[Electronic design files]
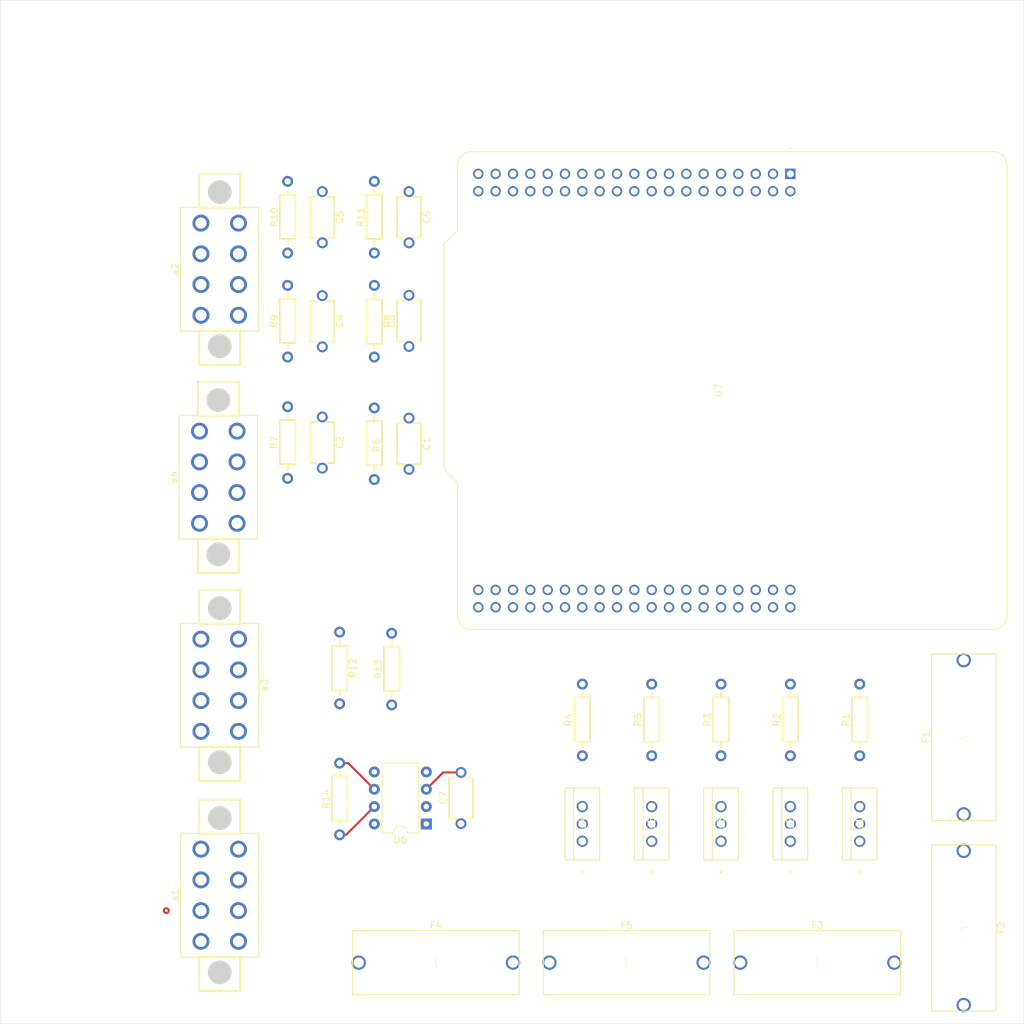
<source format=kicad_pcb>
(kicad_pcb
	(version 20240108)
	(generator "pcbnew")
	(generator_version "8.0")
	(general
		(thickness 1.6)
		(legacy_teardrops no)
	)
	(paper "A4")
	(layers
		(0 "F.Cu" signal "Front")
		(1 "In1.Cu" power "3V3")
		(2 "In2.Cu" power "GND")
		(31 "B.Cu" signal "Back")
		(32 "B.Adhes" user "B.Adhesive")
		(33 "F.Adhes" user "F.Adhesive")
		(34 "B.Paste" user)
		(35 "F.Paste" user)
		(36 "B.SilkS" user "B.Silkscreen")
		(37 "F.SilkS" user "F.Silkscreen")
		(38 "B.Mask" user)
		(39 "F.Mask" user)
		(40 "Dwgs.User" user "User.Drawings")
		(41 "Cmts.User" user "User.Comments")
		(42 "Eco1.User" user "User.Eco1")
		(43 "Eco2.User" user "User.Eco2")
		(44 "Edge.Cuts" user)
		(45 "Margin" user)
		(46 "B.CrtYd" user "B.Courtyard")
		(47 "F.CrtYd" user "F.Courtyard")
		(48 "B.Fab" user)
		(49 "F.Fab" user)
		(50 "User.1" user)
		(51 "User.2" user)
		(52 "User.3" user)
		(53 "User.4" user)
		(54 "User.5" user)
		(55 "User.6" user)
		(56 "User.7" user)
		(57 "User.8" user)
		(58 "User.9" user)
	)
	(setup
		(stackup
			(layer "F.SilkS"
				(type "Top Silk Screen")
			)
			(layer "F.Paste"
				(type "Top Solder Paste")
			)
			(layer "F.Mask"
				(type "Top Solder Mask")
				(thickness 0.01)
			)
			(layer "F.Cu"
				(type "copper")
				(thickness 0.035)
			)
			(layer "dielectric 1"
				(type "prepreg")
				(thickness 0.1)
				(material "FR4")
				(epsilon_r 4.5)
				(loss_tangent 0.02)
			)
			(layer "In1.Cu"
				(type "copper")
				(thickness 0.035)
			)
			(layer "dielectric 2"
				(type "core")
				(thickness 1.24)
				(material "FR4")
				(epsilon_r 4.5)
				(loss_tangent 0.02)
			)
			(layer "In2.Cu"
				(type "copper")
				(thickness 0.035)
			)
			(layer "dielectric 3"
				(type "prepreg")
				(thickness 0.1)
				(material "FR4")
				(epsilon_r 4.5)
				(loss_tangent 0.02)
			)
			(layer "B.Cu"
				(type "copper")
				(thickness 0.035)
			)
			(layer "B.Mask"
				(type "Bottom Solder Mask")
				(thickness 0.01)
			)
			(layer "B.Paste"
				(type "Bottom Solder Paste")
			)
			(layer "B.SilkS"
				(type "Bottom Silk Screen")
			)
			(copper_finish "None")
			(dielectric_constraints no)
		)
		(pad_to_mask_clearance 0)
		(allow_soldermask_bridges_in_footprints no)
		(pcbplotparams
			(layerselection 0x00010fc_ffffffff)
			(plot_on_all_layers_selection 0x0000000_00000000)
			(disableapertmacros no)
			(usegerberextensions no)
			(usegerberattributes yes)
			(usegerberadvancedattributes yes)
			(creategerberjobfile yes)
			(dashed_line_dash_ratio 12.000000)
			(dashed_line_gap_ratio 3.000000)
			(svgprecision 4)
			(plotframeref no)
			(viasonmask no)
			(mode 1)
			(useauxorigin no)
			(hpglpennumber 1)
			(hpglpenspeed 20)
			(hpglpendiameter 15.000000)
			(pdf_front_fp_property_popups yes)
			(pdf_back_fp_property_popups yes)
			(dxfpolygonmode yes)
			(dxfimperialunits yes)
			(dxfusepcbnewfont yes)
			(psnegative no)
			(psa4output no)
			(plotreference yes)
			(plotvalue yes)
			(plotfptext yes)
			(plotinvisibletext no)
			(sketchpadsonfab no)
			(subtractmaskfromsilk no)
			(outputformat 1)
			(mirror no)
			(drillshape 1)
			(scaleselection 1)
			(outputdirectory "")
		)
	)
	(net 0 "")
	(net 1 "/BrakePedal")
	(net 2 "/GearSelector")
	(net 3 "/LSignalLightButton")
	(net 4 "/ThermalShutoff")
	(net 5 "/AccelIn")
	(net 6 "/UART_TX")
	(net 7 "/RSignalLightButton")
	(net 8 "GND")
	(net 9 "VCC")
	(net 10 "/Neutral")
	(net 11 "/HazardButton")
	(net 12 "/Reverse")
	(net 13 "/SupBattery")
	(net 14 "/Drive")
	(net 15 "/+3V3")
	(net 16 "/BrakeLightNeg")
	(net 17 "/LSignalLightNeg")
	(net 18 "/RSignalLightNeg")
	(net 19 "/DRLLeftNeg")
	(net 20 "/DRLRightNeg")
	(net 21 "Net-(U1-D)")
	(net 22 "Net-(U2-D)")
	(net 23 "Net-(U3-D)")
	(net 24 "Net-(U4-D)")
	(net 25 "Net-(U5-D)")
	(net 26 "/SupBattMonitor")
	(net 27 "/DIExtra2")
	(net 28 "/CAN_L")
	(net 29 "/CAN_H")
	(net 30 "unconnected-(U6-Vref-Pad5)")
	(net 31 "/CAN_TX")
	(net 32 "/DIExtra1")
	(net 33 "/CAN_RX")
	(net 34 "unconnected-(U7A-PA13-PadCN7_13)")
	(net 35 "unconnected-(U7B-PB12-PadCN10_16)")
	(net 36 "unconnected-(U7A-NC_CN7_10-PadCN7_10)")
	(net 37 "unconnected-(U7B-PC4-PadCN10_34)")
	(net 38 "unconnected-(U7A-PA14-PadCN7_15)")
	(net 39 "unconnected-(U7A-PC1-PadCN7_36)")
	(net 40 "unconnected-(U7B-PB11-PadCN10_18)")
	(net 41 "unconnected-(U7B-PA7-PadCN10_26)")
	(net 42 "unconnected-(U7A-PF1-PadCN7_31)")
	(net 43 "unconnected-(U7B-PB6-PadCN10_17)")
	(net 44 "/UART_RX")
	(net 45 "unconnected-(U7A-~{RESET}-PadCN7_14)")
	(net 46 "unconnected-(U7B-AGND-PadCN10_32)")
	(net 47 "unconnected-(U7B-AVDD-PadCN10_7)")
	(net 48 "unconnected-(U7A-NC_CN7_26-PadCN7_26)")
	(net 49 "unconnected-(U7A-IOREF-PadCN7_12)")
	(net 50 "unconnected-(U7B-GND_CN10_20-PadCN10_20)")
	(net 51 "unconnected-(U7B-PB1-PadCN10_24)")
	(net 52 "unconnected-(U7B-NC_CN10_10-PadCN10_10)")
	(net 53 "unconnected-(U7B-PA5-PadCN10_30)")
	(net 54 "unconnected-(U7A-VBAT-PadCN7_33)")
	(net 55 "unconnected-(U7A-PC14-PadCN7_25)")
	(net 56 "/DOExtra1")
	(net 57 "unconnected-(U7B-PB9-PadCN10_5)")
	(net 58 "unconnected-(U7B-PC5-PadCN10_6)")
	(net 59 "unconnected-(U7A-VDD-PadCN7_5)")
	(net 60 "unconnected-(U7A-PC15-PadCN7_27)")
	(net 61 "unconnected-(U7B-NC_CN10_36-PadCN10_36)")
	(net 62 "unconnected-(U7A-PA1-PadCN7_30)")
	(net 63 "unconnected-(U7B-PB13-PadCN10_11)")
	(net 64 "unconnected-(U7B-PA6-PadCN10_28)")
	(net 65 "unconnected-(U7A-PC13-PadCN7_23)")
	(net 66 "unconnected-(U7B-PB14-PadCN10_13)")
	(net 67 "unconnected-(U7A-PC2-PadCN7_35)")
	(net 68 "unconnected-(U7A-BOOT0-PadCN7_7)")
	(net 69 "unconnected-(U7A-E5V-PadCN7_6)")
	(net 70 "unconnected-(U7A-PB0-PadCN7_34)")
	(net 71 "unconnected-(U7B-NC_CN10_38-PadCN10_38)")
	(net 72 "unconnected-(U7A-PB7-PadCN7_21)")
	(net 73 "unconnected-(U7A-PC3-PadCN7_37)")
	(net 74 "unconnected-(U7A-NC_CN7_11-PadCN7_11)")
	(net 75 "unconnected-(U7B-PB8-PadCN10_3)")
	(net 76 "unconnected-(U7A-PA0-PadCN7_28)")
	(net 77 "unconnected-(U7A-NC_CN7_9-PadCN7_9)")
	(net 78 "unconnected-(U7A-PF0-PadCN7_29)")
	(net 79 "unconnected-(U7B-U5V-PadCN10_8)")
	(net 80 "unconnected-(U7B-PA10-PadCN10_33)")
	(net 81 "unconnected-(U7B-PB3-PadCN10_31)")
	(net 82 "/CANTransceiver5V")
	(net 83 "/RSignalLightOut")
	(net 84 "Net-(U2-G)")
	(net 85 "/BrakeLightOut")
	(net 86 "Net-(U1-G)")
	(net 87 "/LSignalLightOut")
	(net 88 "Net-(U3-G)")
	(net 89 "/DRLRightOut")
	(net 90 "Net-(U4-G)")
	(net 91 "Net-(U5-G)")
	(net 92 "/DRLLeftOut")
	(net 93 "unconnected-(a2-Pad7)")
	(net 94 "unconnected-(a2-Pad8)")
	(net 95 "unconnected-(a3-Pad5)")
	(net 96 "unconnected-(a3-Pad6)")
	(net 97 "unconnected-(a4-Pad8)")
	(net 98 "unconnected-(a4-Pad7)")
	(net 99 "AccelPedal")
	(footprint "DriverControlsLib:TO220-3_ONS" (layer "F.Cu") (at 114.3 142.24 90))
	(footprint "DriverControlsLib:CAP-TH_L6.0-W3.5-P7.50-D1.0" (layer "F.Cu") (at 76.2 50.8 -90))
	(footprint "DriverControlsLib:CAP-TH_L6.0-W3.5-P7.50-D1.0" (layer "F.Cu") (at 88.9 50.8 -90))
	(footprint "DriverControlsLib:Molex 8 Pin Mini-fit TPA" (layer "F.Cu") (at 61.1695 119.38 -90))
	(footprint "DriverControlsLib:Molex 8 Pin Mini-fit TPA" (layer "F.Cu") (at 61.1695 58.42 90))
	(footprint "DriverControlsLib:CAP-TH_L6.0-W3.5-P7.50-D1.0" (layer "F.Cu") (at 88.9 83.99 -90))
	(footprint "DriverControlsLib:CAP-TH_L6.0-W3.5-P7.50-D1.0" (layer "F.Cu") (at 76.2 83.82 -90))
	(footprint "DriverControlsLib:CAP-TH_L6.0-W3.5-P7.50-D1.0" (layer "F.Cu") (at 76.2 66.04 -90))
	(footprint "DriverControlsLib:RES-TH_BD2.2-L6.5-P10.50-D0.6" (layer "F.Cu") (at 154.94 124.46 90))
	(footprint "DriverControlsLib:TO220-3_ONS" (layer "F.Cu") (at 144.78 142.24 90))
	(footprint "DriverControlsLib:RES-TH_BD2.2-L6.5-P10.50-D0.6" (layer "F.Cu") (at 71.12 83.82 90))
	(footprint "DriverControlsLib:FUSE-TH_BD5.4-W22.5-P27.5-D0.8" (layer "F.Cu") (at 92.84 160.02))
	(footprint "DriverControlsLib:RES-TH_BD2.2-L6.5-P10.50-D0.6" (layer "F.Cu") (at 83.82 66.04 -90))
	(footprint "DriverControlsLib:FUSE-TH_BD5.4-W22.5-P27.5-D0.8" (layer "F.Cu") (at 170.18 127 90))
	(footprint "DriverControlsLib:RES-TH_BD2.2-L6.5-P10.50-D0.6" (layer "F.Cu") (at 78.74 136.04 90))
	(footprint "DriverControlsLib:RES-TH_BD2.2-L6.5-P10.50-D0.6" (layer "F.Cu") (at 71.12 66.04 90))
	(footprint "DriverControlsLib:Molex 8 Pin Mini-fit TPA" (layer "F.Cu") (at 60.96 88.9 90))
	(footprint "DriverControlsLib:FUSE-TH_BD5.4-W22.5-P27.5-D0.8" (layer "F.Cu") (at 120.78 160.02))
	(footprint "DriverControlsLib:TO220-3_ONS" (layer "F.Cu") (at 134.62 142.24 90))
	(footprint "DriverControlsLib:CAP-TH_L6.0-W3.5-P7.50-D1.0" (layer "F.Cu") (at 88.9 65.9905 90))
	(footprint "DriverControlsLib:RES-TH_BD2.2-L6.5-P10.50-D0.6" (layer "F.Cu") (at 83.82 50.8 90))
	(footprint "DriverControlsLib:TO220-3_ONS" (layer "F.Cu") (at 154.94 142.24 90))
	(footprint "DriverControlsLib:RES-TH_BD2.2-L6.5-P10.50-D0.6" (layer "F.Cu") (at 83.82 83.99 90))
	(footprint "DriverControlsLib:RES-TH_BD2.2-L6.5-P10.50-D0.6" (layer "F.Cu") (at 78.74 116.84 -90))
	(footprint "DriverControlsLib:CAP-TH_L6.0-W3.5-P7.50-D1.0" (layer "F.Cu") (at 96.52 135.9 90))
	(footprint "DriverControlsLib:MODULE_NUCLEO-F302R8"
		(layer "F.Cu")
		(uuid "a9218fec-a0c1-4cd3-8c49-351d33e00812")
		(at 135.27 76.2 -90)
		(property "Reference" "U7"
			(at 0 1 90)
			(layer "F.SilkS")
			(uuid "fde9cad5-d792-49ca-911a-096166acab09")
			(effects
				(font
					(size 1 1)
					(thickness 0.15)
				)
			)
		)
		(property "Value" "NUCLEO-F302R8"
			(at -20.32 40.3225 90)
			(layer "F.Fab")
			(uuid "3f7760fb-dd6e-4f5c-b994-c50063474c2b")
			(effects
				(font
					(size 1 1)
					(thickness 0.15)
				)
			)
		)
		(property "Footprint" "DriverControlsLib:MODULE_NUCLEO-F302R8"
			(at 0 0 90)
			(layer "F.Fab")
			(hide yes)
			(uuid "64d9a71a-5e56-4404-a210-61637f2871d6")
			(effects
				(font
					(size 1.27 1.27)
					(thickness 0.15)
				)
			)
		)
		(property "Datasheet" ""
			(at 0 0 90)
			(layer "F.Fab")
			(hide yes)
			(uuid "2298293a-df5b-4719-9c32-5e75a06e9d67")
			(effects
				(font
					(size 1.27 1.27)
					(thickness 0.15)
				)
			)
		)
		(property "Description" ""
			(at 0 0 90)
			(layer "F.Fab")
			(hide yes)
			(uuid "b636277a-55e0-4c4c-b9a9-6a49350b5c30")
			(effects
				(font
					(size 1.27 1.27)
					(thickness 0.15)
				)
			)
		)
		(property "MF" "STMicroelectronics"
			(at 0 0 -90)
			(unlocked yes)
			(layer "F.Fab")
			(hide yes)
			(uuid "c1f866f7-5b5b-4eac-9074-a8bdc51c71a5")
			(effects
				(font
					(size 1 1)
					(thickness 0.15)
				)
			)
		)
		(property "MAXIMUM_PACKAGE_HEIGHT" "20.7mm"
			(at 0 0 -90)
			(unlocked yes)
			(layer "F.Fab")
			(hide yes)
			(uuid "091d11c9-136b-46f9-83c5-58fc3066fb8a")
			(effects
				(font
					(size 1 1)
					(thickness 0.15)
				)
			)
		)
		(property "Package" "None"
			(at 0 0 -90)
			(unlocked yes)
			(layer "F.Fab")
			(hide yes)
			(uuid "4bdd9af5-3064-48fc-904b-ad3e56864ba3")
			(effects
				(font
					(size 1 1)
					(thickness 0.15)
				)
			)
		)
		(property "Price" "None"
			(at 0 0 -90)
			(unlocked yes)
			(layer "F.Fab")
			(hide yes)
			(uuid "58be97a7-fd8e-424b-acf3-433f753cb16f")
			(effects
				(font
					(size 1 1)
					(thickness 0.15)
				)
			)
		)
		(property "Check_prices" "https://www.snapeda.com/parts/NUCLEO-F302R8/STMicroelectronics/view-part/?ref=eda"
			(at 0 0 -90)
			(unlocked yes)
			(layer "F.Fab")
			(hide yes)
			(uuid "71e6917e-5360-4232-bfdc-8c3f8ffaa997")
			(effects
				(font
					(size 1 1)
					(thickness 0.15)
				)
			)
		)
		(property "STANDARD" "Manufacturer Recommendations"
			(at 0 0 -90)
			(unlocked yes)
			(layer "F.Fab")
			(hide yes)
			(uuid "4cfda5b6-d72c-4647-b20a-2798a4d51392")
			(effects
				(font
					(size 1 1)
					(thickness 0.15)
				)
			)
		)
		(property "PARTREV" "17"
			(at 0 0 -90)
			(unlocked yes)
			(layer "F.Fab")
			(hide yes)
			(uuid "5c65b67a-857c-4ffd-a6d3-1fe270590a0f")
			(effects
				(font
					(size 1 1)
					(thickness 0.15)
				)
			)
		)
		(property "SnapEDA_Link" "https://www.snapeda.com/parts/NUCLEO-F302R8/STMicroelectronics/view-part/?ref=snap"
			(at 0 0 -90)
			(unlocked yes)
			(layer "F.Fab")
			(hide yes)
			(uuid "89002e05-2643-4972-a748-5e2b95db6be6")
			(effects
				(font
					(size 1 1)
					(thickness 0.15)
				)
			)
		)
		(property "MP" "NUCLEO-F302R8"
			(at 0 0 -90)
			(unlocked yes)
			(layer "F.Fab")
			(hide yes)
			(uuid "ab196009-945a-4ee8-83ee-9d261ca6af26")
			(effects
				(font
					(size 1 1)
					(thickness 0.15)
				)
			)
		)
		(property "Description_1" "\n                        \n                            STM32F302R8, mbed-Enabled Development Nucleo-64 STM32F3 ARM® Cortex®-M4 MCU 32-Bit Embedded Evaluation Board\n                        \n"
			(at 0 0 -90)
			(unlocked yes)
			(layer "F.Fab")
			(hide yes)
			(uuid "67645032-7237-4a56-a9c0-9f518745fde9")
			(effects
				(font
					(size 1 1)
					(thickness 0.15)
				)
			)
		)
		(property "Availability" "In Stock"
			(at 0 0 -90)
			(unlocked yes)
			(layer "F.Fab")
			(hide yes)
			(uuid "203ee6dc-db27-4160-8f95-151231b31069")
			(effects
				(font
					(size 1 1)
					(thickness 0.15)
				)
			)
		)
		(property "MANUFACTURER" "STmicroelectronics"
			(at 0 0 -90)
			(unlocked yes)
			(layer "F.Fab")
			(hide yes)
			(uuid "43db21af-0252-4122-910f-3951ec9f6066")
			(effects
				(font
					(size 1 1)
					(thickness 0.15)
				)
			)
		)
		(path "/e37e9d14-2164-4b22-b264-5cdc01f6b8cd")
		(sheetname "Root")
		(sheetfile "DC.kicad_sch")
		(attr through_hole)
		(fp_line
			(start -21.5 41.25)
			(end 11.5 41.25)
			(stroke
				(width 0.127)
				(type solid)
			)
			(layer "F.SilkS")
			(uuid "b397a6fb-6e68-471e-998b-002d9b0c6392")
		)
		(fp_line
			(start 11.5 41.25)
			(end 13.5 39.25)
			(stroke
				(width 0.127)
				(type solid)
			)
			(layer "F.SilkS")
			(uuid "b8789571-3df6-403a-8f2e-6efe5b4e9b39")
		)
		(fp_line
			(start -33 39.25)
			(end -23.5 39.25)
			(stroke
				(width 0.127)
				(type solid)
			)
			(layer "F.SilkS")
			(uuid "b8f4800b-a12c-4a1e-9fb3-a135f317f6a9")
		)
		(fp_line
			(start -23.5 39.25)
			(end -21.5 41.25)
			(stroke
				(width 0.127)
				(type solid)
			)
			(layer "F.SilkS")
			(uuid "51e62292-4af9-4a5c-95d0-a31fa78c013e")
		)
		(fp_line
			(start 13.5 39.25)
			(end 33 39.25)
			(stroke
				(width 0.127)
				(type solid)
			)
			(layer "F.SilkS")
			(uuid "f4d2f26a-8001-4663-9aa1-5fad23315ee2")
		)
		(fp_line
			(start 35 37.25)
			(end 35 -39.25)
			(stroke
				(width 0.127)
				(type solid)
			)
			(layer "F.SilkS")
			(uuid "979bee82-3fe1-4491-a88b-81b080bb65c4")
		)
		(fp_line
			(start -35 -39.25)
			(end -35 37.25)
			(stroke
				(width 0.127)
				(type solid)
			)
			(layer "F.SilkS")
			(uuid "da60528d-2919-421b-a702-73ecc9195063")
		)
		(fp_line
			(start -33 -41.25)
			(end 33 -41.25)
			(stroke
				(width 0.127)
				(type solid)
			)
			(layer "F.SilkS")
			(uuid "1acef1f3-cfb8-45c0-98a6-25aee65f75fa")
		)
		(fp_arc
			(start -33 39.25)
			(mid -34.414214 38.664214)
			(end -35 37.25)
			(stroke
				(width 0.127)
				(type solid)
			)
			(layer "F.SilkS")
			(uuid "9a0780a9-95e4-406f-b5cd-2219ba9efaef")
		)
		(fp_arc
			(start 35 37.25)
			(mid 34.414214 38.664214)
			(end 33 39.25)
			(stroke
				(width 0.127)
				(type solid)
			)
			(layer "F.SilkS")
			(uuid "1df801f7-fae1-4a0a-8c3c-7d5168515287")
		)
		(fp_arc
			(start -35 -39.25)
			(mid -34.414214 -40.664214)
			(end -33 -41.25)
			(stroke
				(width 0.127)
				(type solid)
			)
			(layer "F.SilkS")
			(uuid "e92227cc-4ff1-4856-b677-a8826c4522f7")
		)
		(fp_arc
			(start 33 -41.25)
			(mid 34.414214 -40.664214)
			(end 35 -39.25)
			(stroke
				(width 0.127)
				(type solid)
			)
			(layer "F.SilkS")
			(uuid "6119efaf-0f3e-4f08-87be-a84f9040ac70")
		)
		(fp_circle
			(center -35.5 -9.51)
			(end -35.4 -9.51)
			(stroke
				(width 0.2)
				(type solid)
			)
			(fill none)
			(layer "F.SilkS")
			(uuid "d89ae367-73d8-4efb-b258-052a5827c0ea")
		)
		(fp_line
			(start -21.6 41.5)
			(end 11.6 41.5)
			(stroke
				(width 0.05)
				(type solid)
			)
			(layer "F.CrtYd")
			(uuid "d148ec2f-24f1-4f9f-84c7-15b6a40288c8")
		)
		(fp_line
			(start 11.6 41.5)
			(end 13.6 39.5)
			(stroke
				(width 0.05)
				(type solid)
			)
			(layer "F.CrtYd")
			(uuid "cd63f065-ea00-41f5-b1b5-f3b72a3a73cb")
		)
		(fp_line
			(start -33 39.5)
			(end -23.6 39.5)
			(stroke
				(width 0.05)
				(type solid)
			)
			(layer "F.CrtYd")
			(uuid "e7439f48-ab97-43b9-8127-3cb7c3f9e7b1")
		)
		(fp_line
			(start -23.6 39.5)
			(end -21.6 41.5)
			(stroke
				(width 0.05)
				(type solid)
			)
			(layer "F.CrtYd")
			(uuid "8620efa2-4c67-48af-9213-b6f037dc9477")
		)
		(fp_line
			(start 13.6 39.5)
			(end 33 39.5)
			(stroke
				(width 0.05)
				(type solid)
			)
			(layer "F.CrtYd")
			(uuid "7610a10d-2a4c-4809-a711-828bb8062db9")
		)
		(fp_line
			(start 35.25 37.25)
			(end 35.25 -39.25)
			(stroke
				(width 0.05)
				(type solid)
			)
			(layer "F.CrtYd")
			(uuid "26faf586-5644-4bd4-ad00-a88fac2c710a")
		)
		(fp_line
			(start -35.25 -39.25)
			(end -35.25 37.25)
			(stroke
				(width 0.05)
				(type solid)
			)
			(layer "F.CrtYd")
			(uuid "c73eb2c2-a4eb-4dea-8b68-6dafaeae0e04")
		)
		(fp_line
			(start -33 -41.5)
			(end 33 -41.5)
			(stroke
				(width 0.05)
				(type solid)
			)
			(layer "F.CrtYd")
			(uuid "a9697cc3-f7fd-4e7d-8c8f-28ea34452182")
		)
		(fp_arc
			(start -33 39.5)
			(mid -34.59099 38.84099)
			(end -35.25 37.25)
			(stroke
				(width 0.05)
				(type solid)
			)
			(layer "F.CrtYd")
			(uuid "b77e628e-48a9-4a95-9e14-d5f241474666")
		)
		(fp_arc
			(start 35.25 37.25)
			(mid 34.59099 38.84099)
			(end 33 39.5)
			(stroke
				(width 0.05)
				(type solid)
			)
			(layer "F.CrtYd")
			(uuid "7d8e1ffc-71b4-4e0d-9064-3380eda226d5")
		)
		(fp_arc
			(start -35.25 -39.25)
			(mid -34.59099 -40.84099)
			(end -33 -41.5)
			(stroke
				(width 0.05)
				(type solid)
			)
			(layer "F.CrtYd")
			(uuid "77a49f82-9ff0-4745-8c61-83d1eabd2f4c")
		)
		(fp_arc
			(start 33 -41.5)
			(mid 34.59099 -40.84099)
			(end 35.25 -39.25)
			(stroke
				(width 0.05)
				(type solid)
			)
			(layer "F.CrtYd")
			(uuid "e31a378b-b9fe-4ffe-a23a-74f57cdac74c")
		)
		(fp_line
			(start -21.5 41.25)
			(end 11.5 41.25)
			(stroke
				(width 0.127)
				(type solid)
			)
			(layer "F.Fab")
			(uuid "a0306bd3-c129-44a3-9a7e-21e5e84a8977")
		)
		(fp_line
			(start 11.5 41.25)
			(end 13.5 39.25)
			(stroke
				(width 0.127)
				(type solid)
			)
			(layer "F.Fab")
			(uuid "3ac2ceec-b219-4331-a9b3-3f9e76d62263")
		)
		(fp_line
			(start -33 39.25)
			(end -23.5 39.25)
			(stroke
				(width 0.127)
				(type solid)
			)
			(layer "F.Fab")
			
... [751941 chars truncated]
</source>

◆ Prompt: Could you transcribe the entries above word for word, from the line with "76.2 50.8 -90))" down to the line with "61.1695 119.38 -90))", keeping both?

◆ Solution to this task:
	(footprint "DriverControlsLib:CAP-TH_L6.0-W3.5-P7.50-D1.0" (layer "F.Cu") (at 76.2 50.8 -90))
	(footprint "DriverControlsLib:CAP-TH_L6.0-W3.5-P7.50-D1.0" (layer "F.Cu") (at 88.9 50.8 -90))
	(footprint "DriverControlsLib:Molex 8 Pin Mini-fit TPA" (layer "F.Cu") (at 61.1695 119.38 -90))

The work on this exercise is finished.